You can create a list that returns all such combinations of values using the following code.
import itertools
options = {
"x": ["a", "b"],
"y": [10, 20, 30]}
keys = options.keys()
values = (options[key] for key in keys)
combinations = [dict(zip(keys, combination)) for combination in itertools.product(*values)]
print combinations
This gives us the following list stored in the variable combinations
:
[{'x': 'a', 'y': 10},
{'x': 'b', 'y': 10},
{'x': 'a', 'y': 20},
{'x': 'b', 'y': 20},
{'x': 'a', 'y': 30},
{'x': 'b', 'y': 30}]
# Dictionaries Example
Dictionaries map keys to values.
car = {}
car["wheels"] = 4
car["color"] = "Red"
car["model"] = "Corvette"
Dictionary values can be accessed by their keys.

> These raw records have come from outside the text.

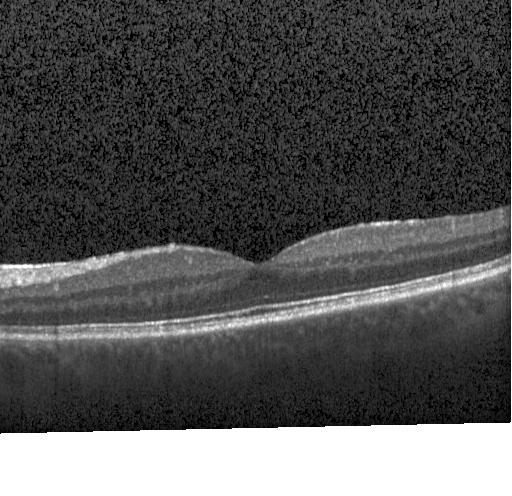

Spectral-domain optical coherence tomography · optical coherence tomography B-scan.
The scan shows no evidence of choroidal neovascularization, diabetic macular edema, or drusen.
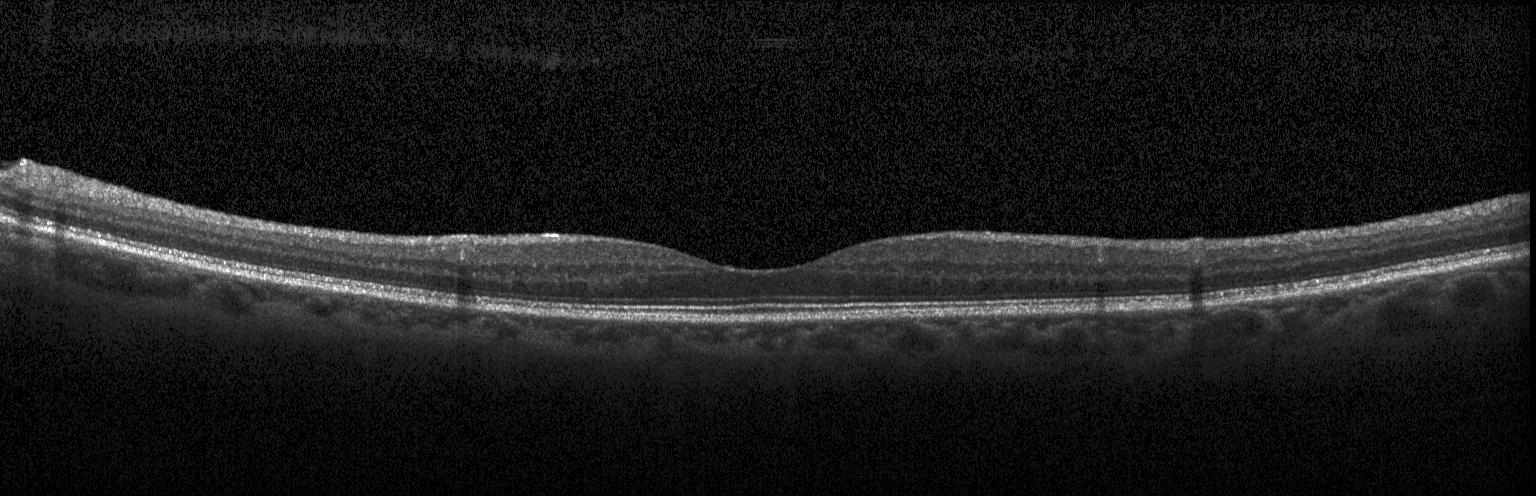 Heidelberg Spectralis · spectral-domain optical coherence tomography · optical coherence tomography scan
Impression: no evidence of choroidal neovascularization, diabetic macular edema, or drusen.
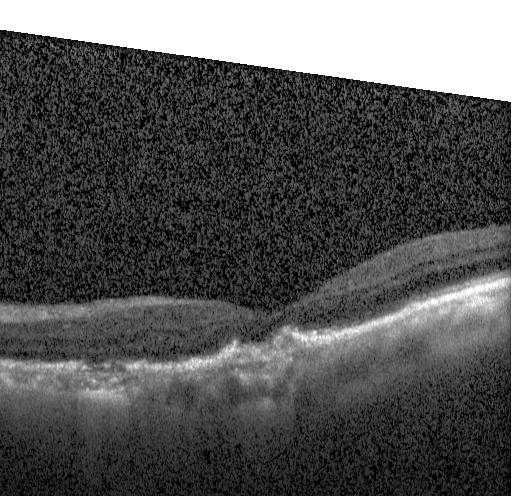 Optical coherence tomography scan. Acquired on a Heidelberg Spectralis. Spectral-domain OCT
Impression: choroidal neovascularization.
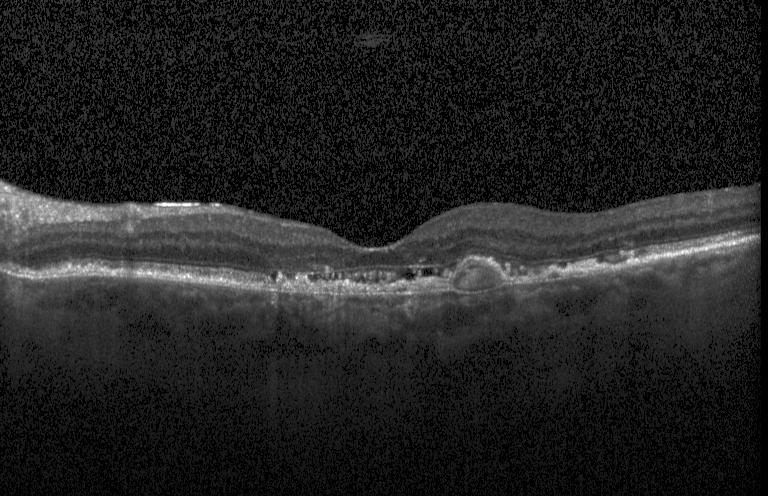

Optical coherence tomography B-scan; fovea-centered
The scan shows a choroidal neovascular membrane.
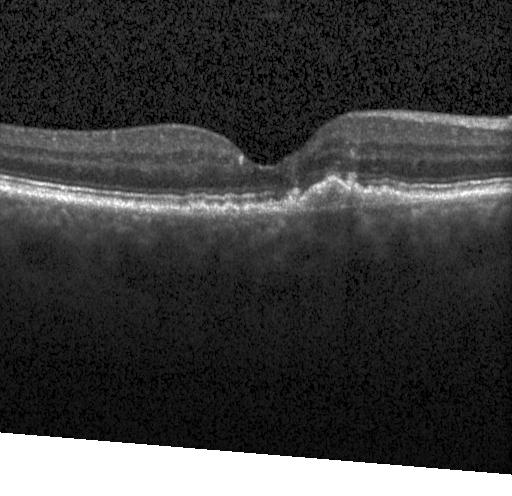 Retinal OCT B-scan. Fovea-centered. Instrument: Heidelberg Spectralis.
Impression: choroidal neovascularization.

print "Little " + car["color"] + " " + car["model"] + "!"
# This would print out "Little Red Corvette!"
Dictionaries can also be created in a JSON style:
car = {"wheels": 4, "color": "Red", "model": "Corvette"}
Dictionary values can be iterated over:
for key in car:
print key + ": " + car[key]
# wheels: 4
# color: Red
# model: Corvette
# Syntax
- mydict = {}
- mydict[k] = value
- value = mydict[k]
- value = mydict.get(k)
- value = mydict.get(k, "default_value")
# Parameters
Parameter | Details |
---|---|
key | The desired key to lookup |
value | The value to set or return |
# Remarks
Helpful items to remember when creating a dictionary:
- Every key must be unique (otherwise it will be overridden)
- Every key must be hashable (can use the
hash
function to hash it; otherwiseTypeError
will be thrown) - There is no particular order for the keys.